CMS Unveils a Plan for Value-Based Reimbursement

In a Notice of Proposed Rulemaking (NPRM) released on July 6, 2012, the Centers for Medicare and Medicaid Services (CMS) rolled out a plan for phasing in the physician Value-Based Modifier (VBM) payment program. Mandated by the Affordable Care Act, the VBM will compensate physicians differentially based upon a composition of quality—defined by clinical quality measure reporting—and costs. Intended to be Medicare budget-neutral, this step in payment reform will result in some providers experiencing an increase in reimbursement for performing high quality at a low cost, while others will see a decrease for failing to hit the performance guidelines.

The NPRM established that physician performance will be measured by clinical data reported through the Physician Quality Reporting System (PQRS) between 2015 and 2017. The proposed rule also further aligns Meaningful Use clinical quality measure reporting with EHR Direct PQRS. This will help ease the burden on physicians and make it easier to participate in both PQRS and one of the EHR Incentive Programs.

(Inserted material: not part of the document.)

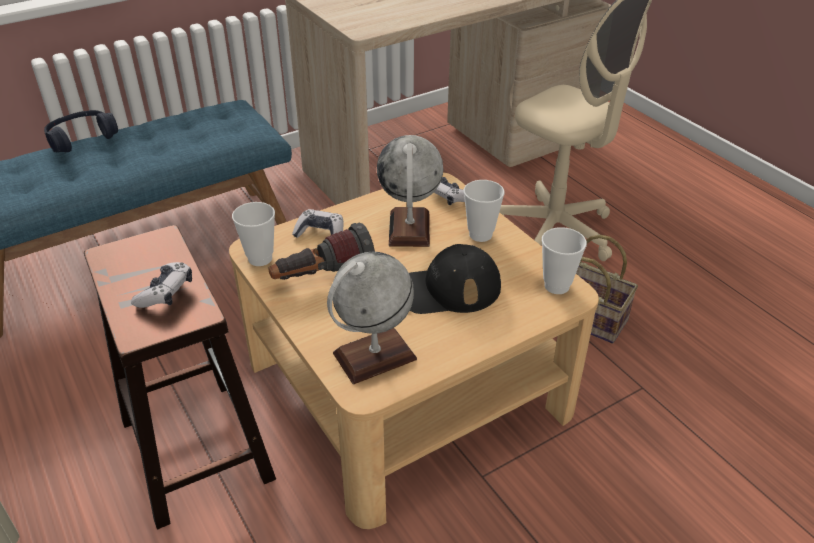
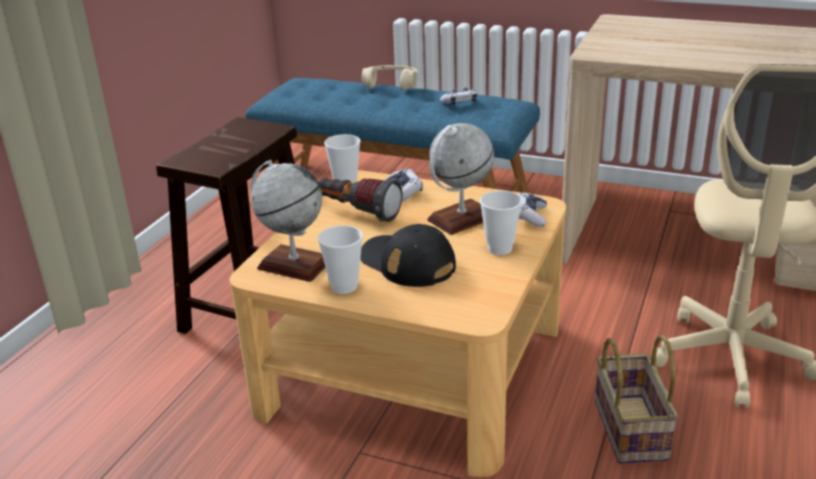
camera: 55 degrees right, 10 degrees down
blue headphones [44,110,118,153] -> beige headphones [362,65,418,90]
game controller [131,262,192,308] -> game controller moved to [440,88,477,105]
cup [542,227,587,294] -> cup moved to [318,225,363,294]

The VBM will represent -1 percent in CY2015 for groups of more than 25 physicians that do not participate in PQRS in CY2013, which is the performance period for the initial VBM. Provider performance during this time period will be used to compute the VBM for supplies and services furnished under the Medicare Part B Physician Fee Schedule (MPFS). Provider groups participating in PQRS would fall into one of two tiers. The first tier would include high-performing providers—those who deliver high-quality services at low costs. Providers in this tier would have the potential for an upward VBM adjustment. The second tier would include lower-performing providers with low quality scores and high costs. Providers in this tier may be subject to a VBM adjustment of negative 1 percent, which is the same as the penalty for failure to participate.

In addition to determining differential pay, provider performance data will be shared with the public online. Data used to create the modifier will be posted to the CMS Physician Compare website so the public can view and compare quality scores of physicians. Providers who participate in EHR-based PQRS reporting will be in the strongest position for success as the U.S. transitions into this new reimbursement model and public transparency on performance.

While claims-based and registry-based PQRS reporting will be accepted, both are known to have data integrity issues. Claims-based reporting not only delivers limited data, it can be impeded from barriers such as rejected claims or system configuration. Registry-based PQRS reporting was noted to be "too narrow" to meet the CMS goals under the Final Rule for Stage 1 Meaningful use. The Final Rule governing Medicare payment policies issued by CMS in November, 2011 further amplifies the issues linked to registry reporting and seeks remedies by stating:

"We are aware of many of the issues registries encounter during the collection of data they receive from eligible professionals for whom they provide services. ... As we move towards implementing the Value-Based Modifier, the collection of accurate data will become increasingly important. We anticipate adopting in future rulemaking the option of disqualifying a registry from future PQRS reporting if their data is inaccurate for future years of the program."